Eski başbakan ve AK Parti eski Genel Başkanı Ahmet Davutoğlu'nun her gün birilerini adeta tehdit ederek açıklamalar yapmasını üzülerek izleyenlerdenim. Neticede hem mesleğine hem de ülkesine hizmet etmeyi amaçlayan bir kişidir Davutoğlu...
İhraç yardımı
Ancak bu açıklamalar yüzünden giderek sözleri ağırlığını yitiriyor ve Davutoğlu sıradanlaşıyordu.

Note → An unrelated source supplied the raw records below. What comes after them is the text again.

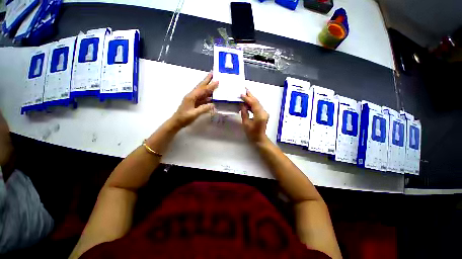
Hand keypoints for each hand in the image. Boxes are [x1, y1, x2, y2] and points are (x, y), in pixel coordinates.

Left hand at [171, 73, 217, 128]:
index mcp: (191, 97)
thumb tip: (213, 104)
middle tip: (213, 73)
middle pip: (201, 87)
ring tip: (214, 83)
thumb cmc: (184, 118)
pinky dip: (207, 96)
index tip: (217, 81)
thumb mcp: (194, 114)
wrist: (177, 122)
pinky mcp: (194, 103)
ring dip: (208, 87)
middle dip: (207, 80)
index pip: (202, 90)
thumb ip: (203, 109)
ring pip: (202, 92)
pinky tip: (212, 96)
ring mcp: (193, 99)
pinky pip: (202, 98)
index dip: (210, 86)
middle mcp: (192, 96)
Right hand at [240, 89, 268, 143]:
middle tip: (244, 89)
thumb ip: (244, 113)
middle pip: (257, 101)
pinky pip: (258, 106)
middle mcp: (264, 112)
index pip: (254, 104)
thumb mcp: (246, 123)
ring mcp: (264, 113)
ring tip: (245, 94)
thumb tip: (242, 104)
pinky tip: (248, 102)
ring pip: (257, 103)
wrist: (259, 138)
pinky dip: (253, 103)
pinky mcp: (263, 114)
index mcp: (260, 115)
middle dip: (250, 95)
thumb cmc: (251, 133)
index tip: (241, 94)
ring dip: (251, 98)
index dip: (247, 98)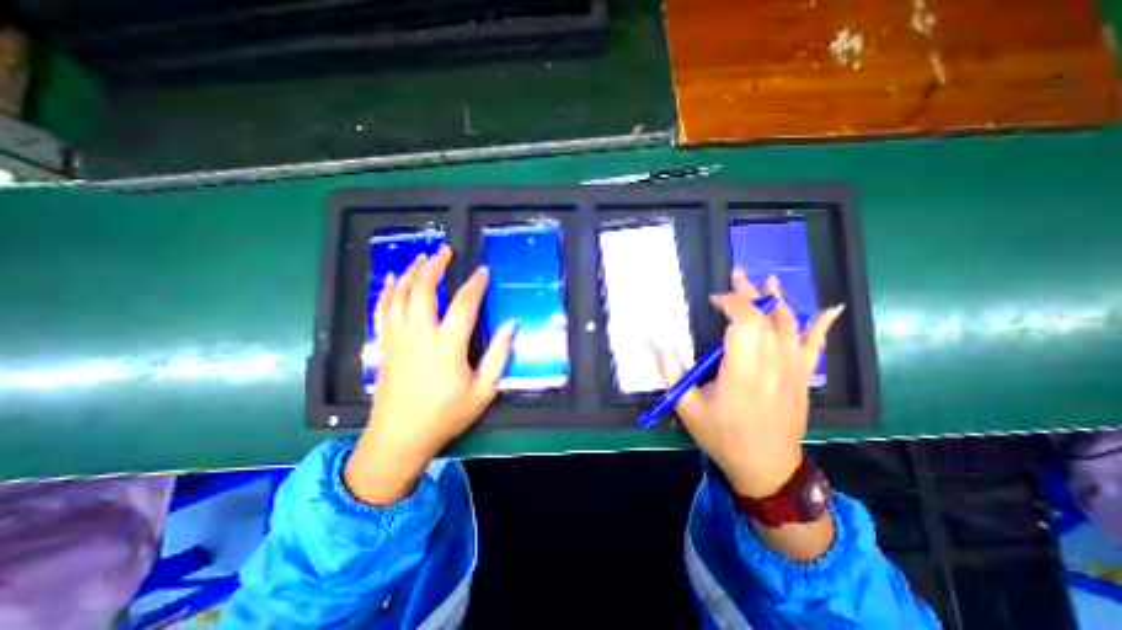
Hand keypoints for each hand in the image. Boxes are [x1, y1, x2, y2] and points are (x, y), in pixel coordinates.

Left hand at [343, 243, 516, 501]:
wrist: (399, 438)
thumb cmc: (446, 415)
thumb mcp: (482, 391)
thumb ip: (498, 355)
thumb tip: (511, 325)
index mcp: (447, 345)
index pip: (464, 304)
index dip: (475, 284)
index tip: (483, 270)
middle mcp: (419, 334)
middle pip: (423, 289)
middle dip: (435, 266)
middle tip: (445, 251)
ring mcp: (397, 338)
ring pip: (399, 295)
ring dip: (410, 272)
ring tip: (421, 258)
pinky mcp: (384, 345)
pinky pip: (381, 310)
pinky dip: (386, 291)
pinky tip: (391, 281)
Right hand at [659, 269, 840, 498]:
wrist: (766, 468)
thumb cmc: (722, 436)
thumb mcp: (687, 406)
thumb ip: (670, 369)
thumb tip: (653, 340)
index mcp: (743, 370)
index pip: (745, 320)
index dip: (731, 302)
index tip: (713, 301)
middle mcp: (772, 363)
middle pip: (766, 316)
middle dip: (750, 293)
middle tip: (736, 275)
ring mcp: (793, 369)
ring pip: (789, 324)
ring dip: (776, 300)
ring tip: (767, 281)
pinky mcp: (803, 377)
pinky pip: (816, 346)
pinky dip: (822, 325)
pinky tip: (830, 308)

Onu bekleyen en büyük tehlike ise sonunda ciddiye alınmaması ve kronik bir huysuz siyasetçi görünümüne sokulmasaydı. Bereket Cumhurbaşkanı Tayyip Erdoğan vefasız ve kıymet bilmez bir insan değil... Davutoğlu'nun çok konuşma merakının onu hangi noktalara götürebileceğini gördü ve Davutoğlu'nun AK Parti'den ihraç edilmesi istenilerek, daha da fazla dibe vurmasının önüne bir noktada geçildi.
İhraç gerekçesi
İhraç istemi Cumhurbaşkanı ve AK Parti Genel Başkanı Recep Tayyip Erdoğan başkanlığındaki Merkez Yürütme Kurulu (MYK) toplantısında alındığına göre, bu karardaki Erdoğan katkısı herhalde tartışılamaz. MYK toplantısında, Ahmet Davutoğlu, Ayhan Sefer Üstün, Abdullah Başcı ve Selçuk Özdağ'ın, 'AK Parti İçtüzüğüne aykırı eylem söz ve davranışlarda bulundukları' gerekçesiyle oy birliği ile partiden kesin ihraç talebiyle Merkez Disiplin Kurulu'na sevk edildiler.
Mehmet Ali Şahin konuştu
Söz konusu ihraç talepleri hakkındaki sağlıklı bir yorum Cumhurbaşkanlığı Yüksek İstişare Kurulu üyesi Mehmet Ali Şahin'den geldi. Mehmet Ali Şahin, AK Parti'den ihracı istenen eski Başbakan Ahmet Davutoğlu'nun, genel başkanlığı döneminde birçok kişinin ihracının altında imzası olduğunu söyledi. Şahin, "Dolayısıyla işin başındayken farklı, sade üyeyken farklı davranmak doğru değildir" dedi.
Parti kuran ayrılır
Mehmet Ali Şahin, şunları söyledi: "-Bu arkadaşlarımız zaten parti kurma çalışmaları içinde olduklarını her seferinde söylüyorlardı. Böyle bir karar verdikten sonra partiyle üyelik ilişkisinin devam etmesi son derece yanlış olurdu. Nitekim yine başka arkadaşlar da başka parti kurma çalışmaları içinde ve onlar istifa etti. Parti kurma çalışmalarını yürütüyorlar. Bu arkadaşlarımızın istifa etmemiş olmamaları bana göre kendileri açısından yanlıştı."